Inside the Kellogg Foundation, the investment spurred a debate about broader health care policy. CarePayment’s solution helped reduce many of the negative consequences of medical debt, but some members of the foundation’s investment committee became uncomfortable with a business model that depends on collecting additional revenues from individual patients.
“What we were doing is helping a subset of folks who are working poor and have these expenses to repay them, and to get better medical outcomes in the process,” says Tony Berkley, who led the Foundation’s mission-driven investment initiative at the time of the CarePayment investment. “It was, ‘Here’s an inefficiency. Patients are better off. Hospitals are better off.’”
Still, some at the foundation were concerned about the perception of “making a profit off of debt,” says Berkley. “That position is difficult for some folks who come from a charitable mindset.”
By 2013, CarePayment had become able to expand its services without the need for “impact” investors.
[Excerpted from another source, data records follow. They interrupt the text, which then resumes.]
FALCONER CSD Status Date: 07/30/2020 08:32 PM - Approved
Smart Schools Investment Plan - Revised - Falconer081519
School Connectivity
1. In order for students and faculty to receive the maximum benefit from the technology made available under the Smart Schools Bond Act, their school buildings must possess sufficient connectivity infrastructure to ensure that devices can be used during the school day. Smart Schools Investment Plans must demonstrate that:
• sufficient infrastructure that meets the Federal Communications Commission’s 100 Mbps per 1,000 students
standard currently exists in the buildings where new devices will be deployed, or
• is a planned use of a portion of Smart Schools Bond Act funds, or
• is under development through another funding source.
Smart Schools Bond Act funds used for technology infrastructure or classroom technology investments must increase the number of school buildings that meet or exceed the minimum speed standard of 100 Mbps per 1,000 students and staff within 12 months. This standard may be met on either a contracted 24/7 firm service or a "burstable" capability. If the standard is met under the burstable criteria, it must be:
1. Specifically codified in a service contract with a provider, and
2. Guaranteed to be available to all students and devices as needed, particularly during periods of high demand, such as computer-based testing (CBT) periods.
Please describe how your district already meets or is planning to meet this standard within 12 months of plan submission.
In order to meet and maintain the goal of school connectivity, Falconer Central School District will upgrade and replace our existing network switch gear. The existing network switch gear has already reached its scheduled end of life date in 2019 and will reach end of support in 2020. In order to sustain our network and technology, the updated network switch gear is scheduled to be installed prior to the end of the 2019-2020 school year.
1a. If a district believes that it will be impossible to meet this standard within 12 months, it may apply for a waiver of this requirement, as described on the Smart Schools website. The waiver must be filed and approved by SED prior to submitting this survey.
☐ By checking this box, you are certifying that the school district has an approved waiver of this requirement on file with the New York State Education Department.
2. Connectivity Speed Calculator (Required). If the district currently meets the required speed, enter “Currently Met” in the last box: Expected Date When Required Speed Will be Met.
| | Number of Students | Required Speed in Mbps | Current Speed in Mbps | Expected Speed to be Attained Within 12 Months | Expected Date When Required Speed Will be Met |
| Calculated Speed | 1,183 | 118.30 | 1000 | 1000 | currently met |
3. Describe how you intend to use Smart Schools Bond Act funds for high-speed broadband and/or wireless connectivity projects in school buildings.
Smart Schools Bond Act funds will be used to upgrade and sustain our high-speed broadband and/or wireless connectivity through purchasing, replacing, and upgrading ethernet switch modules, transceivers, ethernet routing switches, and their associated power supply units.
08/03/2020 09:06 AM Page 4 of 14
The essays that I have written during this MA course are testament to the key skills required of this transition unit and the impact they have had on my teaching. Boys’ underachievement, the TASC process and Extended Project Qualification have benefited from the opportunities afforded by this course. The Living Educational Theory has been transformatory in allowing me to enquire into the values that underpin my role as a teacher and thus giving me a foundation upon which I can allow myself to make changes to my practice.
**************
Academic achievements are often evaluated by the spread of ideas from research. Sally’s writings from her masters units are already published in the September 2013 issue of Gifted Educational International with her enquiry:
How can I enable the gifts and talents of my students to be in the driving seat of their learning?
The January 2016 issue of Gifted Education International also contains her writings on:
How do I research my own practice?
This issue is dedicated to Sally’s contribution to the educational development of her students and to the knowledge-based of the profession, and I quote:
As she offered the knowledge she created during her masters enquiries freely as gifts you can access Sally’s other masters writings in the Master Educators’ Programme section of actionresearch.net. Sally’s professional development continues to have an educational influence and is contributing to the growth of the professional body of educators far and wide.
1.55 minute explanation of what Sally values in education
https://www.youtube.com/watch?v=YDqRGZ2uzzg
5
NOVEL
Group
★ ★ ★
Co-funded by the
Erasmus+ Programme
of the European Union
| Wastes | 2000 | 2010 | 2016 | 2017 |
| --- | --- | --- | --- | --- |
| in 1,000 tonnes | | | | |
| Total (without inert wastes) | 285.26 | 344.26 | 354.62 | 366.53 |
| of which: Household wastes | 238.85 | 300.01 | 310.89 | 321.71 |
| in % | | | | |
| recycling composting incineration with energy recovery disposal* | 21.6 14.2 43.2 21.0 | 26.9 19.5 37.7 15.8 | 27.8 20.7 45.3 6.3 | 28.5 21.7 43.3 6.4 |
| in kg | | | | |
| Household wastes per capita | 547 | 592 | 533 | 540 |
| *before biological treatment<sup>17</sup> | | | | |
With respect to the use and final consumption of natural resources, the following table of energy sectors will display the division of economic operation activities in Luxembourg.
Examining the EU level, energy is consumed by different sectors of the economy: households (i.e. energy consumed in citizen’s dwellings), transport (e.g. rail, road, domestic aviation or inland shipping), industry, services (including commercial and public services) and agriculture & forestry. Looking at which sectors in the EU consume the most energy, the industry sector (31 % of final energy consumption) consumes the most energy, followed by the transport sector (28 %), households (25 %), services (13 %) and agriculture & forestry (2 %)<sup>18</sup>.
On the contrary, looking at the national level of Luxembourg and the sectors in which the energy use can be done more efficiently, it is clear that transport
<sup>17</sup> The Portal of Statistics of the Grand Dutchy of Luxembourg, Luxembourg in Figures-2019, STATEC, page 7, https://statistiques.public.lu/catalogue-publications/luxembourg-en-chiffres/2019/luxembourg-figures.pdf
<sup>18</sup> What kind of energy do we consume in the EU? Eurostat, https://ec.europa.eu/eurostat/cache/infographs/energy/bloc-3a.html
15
By leveraging its receivables with secondary financing from Goldman Sachs, it attracted lower-cost financing from more traditional lenders, including a $60 million line of credit from Bank of America.
This access to institutional capital meant early investors would receive a lower return. That, coupled with a change in the way CarePayment financed the purchase of the accounts receivable to accommodate the requirements of these senior lenders, raised additional concerns for the Kellogg Foundation. Under the new structure, medical accounts receivables might be combined with college loans, which Kellogg had made a policy decision to avoid.
When Aequitas refinanced its line of credit last year, the Foundation elected not to participate in the new fund and redeemed its investment last year.
In the end, the early capital from the Kellogg Foundation and other impact investors played a catalytic role in launching an innovative approach to a growing social challenge. The early risk capital supported a new model to the point where its results enabled it to access more traditional forms of financing. CarePayment executives acknowledge the company might not be where it is today without support from institutions such as the Kellogg Foundation.
At the same time, CarePayment illustrated the distinction between impact investing and philanthropy. Through grants, a foundation might undertake policy efforts to reform health care more broadly to reduce the total financial burden on struggling families.
The impact investors who placed capital with CarePayment were making a different calculation. CarePayment had identified a market failure and a win-win solution to overcome it, helping moderate- and lower-income families straining to pay medical costs not covered by insurance. Impact investors had to weigh whether the investment provided an appropriate risk-adjusted return while making a positive impact on a growing social challenge.
For Kendra, the Michigan mother, CarePayment’s service is a step in the right direction. She makes extra payments when she can. But she remains anxious about her continuing exposure to medical debt. “The thing that’s scary is that we’re relatively healthy people,” she says. Her 11-year-old boy is active in football, basketball, and taekwondo. “I’m terrified we’re going to end up with a broken bone at some point. One emergency room visit, and we’re done.”